*** Data for analysis ***
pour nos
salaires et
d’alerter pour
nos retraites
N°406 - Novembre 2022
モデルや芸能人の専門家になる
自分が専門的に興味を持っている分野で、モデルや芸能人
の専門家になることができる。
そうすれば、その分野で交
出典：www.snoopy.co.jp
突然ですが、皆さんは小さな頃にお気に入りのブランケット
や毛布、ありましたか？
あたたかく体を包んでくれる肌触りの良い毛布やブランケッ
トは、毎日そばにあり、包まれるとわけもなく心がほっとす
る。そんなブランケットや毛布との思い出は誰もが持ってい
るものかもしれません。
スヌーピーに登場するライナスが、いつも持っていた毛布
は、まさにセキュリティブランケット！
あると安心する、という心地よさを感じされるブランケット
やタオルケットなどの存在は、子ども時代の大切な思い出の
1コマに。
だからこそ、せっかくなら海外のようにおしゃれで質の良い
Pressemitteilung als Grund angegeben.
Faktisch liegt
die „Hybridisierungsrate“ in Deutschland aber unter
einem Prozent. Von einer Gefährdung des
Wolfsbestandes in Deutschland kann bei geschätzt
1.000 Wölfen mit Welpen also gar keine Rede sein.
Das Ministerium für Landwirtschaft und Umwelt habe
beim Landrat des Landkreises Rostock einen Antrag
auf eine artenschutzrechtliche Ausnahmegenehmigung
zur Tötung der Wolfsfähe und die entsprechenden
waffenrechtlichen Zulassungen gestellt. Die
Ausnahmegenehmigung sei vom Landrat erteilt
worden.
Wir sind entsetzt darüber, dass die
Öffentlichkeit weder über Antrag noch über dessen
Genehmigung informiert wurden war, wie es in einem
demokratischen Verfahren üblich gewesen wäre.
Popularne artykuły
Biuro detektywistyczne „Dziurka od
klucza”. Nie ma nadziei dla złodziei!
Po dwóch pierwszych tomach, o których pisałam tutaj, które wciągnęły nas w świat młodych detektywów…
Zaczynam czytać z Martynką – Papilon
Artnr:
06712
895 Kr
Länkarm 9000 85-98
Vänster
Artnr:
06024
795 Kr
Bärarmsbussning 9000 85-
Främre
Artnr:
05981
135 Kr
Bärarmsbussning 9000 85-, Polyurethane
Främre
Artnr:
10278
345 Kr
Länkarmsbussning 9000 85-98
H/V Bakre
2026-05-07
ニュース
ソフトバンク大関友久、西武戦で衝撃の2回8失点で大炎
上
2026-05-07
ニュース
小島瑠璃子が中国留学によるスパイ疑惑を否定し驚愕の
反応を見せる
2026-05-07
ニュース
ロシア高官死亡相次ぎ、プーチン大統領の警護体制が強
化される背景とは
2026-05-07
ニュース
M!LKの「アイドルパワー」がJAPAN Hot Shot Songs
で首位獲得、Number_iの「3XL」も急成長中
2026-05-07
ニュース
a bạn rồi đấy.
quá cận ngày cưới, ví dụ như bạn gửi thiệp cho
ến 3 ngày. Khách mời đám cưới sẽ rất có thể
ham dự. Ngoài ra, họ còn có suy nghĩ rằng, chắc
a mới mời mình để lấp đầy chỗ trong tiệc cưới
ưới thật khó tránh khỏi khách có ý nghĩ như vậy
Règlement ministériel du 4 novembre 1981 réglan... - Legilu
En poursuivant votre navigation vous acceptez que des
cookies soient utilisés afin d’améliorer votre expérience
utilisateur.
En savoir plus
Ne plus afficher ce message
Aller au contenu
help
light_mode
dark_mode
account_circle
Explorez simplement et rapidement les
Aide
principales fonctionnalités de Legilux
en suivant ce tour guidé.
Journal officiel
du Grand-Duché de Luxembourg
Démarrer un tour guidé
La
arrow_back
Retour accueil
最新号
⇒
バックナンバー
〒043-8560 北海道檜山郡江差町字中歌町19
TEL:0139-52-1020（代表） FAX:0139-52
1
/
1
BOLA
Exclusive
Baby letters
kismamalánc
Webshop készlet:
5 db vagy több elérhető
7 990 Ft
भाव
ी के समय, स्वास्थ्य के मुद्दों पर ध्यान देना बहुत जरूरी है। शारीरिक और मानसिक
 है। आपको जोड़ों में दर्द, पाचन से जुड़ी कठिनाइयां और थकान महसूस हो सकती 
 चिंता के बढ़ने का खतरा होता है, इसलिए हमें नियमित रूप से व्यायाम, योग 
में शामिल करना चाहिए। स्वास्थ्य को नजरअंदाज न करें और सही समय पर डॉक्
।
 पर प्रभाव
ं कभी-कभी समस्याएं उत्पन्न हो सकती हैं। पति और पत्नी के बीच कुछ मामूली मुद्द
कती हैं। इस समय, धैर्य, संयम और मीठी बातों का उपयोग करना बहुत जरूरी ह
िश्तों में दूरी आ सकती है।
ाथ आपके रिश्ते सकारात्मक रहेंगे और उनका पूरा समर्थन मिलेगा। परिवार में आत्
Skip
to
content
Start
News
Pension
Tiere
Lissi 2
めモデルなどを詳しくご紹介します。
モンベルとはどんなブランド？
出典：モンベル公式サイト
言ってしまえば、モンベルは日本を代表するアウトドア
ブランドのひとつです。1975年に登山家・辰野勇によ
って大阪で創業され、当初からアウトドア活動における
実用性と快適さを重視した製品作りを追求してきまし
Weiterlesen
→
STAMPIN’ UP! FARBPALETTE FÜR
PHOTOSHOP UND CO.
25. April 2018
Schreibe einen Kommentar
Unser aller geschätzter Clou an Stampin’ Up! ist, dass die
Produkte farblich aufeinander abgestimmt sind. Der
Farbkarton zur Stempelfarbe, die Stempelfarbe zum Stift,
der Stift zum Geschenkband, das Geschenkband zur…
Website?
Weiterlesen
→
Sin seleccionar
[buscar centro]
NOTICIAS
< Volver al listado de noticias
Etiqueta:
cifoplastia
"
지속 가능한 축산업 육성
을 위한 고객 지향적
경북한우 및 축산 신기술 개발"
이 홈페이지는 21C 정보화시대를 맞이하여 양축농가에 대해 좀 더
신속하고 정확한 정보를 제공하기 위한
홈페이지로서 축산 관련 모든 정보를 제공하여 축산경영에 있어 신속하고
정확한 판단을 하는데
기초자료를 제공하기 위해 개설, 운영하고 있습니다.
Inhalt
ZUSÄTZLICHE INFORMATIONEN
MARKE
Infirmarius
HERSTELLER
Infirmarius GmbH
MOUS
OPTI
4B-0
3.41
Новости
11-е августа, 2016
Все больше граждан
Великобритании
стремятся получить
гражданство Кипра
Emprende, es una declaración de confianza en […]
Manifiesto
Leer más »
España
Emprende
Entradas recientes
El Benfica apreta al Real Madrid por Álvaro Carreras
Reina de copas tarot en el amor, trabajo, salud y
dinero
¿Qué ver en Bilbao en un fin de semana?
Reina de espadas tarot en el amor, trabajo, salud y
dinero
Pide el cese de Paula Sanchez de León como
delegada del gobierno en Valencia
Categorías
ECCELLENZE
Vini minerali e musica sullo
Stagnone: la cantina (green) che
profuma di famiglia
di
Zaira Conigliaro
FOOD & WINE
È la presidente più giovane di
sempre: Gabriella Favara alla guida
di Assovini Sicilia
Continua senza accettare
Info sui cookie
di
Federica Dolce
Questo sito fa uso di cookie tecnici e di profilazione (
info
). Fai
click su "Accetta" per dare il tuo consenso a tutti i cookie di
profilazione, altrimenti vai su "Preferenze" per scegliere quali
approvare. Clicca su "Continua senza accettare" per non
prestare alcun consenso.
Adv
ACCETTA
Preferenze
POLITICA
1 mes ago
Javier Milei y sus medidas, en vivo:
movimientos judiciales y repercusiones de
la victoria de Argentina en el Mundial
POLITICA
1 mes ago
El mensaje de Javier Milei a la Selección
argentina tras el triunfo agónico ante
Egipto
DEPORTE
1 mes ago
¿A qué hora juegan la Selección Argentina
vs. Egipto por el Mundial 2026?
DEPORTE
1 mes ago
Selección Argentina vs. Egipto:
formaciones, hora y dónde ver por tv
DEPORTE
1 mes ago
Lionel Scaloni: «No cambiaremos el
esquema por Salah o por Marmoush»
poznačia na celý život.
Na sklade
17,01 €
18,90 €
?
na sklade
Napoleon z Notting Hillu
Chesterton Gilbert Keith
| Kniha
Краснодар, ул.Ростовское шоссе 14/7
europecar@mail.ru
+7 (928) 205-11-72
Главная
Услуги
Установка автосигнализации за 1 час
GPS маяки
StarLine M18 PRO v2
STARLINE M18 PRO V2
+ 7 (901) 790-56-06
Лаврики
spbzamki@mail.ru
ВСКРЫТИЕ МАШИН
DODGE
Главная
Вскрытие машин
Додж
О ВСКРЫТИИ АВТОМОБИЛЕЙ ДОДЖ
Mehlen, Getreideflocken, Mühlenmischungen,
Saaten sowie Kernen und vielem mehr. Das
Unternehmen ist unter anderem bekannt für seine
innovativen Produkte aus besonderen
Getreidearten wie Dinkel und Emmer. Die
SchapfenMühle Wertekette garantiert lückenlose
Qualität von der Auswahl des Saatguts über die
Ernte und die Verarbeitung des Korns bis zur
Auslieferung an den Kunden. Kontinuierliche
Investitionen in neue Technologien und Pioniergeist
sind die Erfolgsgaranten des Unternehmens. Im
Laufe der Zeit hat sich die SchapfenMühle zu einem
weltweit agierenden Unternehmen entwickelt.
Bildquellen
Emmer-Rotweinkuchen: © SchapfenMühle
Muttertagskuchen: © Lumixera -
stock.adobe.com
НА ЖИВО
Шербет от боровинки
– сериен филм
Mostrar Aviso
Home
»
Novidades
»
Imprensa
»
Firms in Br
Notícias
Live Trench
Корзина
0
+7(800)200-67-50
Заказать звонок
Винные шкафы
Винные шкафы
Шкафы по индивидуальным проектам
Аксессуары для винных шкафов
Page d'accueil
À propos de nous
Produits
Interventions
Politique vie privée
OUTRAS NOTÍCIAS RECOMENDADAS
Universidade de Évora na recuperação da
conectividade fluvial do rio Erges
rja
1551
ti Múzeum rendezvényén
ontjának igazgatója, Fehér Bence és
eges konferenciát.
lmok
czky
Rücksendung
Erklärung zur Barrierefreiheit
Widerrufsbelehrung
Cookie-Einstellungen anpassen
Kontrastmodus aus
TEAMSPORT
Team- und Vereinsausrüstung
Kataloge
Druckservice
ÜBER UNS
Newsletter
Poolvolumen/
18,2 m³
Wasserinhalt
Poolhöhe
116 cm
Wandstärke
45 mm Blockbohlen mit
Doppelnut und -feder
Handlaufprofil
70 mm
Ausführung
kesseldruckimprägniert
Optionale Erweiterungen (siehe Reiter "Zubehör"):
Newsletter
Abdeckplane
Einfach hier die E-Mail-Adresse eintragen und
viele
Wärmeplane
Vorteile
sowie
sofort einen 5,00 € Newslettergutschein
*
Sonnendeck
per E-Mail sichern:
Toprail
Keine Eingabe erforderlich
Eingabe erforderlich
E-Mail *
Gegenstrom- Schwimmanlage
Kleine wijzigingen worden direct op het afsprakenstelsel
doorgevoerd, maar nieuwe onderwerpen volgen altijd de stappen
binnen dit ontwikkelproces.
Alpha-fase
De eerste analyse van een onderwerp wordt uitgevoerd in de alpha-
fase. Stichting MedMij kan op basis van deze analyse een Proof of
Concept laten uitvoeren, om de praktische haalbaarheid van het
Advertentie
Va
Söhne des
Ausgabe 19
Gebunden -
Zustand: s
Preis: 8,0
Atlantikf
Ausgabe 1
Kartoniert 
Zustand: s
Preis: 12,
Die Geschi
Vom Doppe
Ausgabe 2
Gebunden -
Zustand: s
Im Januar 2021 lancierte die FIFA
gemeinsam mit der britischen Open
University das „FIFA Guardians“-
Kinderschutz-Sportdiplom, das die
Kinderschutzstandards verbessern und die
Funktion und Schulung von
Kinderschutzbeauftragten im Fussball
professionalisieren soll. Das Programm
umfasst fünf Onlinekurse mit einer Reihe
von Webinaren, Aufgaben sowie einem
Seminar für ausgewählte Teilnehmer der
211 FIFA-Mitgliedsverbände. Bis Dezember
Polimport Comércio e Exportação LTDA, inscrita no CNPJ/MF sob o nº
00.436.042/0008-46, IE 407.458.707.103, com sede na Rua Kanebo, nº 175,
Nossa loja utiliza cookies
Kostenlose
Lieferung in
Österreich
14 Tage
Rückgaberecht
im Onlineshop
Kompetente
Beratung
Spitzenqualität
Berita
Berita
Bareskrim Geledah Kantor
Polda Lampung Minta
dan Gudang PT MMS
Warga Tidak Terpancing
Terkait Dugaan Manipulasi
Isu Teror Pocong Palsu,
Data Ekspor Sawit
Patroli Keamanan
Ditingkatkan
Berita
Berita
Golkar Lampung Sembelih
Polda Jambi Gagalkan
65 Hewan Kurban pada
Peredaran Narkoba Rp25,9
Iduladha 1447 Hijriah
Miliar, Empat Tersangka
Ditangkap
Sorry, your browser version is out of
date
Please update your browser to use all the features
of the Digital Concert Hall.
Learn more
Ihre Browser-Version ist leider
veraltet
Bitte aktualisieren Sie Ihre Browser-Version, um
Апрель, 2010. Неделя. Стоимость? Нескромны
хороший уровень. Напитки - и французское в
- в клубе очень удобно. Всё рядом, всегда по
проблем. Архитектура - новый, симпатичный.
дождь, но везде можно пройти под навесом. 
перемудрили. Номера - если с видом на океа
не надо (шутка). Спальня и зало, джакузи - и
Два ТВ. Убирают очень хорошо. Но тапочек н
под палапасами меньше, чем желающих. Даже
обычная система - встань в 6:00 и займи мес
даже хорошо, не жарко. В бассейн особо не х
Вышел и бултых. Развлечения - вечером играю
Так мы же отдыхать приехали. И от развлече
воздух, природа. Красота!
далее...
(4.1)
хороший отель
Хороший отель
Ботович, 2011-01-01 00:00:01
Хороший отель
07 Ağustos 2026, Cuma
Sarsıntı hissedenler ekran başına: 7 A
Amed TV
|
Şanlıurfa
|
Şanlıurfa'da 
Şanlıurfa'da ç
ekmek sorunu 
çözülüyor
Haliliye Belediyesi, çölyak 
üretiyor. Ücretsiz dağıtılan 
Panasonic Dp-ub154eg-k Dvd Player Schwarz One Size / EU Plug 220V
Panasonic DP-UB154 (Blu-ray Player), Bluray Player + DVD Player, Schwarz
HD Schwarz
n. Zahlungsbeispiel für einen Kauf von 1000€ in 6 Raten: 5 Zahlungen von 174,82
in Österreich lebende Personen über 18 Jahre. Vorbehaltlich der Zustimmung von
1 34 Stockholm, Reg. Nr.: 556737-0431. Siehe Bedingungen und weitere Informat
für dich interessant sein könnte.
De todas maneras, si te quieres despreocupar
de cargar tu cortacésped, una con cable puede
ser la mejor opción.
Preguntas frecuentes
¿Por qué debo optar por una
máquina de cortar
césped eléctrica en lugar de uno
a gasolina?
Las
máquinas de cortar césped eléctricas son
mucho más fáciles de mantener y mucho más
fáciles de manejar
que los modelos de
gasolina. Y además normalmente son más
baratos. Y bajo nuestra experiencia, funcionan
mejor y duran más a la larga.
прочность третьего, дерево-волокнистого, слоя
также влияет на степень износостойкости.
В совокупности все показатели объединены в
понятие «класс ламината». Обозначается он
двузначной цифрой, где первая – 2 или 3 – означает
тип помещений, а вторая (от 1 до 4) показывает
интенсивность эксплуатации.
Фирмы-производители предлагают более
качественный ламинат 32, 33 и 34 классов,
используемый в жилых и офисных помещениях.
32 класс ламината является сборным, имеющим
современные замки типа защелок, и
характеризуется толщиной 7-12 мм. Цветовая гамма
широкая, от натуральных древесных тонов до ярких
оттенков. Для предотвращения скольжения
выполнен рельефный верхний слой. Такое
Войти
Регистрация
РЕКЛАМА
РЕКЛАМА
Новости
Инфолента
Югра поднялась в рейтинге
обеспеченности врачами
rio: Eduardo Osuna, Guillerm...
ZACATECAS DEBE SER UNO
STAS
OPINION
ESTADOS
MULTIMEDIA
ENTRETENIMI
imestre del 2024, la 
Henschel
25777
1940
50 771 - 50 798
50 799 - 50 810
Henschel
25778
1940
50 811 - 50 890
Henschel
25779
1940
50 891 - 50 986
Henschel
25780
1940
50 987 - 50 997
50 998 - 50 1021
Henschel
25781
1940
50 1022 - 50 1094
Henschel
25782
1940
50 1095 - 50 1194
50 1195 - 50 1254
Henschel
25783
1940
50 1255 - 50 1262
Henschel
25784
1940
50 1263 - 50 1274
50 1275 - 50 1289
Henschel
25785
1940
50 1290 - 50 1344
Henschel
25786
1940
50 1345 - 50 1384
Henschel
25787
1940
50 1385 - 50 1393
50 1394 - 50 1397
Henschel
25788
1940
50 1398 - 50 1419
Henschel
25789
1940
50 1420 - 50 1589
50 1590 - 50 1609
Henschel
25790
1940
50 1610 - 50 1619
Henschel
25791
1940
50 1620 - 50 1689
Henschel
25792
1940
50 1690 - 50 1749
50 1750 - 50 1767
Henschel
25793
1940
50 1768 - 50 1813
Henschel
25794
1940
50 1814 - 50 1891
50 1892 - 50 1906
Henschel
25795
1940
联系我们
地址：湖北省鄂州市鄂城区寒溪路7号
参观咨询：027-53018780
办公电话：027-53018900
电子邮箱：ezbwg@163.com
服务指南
*** End of Data for analysis ***
Using the material above, transcribe exactly the lines from the line with "Seminar für ausgewählte Teilnehmer der" to the line with "Bitte aktualisieren Sie"; both count, and nothing else goes in.

Seminar für ausgewählte Teilnehmer der
211 FIFA-Mitgliedsverbände. Bis Dezember
Polimport Comércio e Exportação LTDA, inscrita no CNPJ/MF sob o nº
00.436.042/0008-46, IE 407.458.707.103, com sede na Rua Kanebo, nº 175,
Nossa loja utiliza cookies
Kostenlose
Lieferung in
Österreich
14 Tage
Rückgaberecht
im Onlineshop
Kompetente
Beratung
Spitzenqualität
Berita
Berita
Bareskrim Geledah Kantor
Polda Lampung Minta
dan Gudang PT MMS
Warga Tidak Terpancing
Terkait Dugaan Manipulasi
Isu Teror Pocong Palsu,
Data Ekspor Sawit
Patroli Keamanan
Ditingkatkan
Berita
Berita
Golkar Lampung Sembelih
Polda Jambi Gagalkan
65 Hewan Kurban pada
Peredaran Narkoba Rp25,9
Iduladha 1447 Hijriah
Miliar, Empat Tersangka
Ditangkap
Sorry, your browser version is out of
date
Please update your browser to use all the features
of the Digital Concert Hall.
Learn more
Ihre Browser-Version ist leider
veraltet
Bitte aktualisieren Sie Ihre Browser-Version, um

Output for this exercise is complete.